Bream will fan out a small crater-like bed in these areas, and many individual beds will occupy a single good “bream bed” area. If the water is clear, you can see these beds from a considerable distance. Using polarized sunglasses is good idea, because if you can see the beds before getting so close that your boat spooks the fish off the beds, you can position yourself properly to catch a lot more fish.If the water is too dingy to see the beds, search for them by slowly fishing along the shoreline, probing into every pocket and cove along the way.

A couple of proven techniques for finding beds include using light spinning tackle or long poles with a fixed length of line.

Many prefer light spinning tackle to cast live bait, such as worms or crickets, under a bobber ahead of the boat. By keeping the boat at about a 45-degree angle, two anglers can individually check different depths until a big male bream is caught, which is a good indicator of a possible bed site.
────────────────────────────────────────
> Tasks to complete:
A: In the bream fishing text, at about what angle is the boat kept while two anglers check different depths?
B: Please list every piece of fishing equipment the bream fishing text names, leaving out the boat and the bait.
────────────────────────────────────────
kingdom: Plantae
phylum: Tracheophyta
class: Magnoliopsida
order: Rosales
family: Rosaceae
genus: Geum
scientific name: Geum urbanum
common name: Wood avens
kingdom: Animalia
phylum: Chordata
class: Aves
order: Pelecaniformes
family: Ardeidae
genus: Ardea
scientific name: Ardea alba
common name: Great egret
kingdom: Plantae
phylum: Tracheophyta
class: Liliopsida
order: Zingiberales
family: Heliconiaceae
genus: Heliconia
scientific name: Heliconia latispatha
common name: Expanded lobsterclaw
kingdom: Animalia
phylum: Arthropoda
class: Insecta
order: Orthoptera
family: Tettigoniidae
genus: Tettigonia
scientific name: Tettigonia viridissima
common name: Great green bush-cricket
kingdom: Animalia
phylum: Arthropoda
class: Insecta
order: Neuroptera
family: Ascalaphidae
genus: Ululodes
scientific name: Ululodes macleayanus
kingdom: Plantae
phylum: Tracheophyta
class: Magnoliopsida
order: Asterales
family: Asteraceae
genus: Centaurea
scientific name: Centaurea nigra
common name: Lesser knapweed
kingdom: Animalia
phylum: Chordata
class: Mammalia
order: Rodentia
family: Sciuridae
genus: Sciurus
────────────────────────────────────────
> Results for each task:
A: About a 45-degree angle.

B: Polarized sunglasses, light spinning tackle, long poles with a fixed length of line, and a bobber.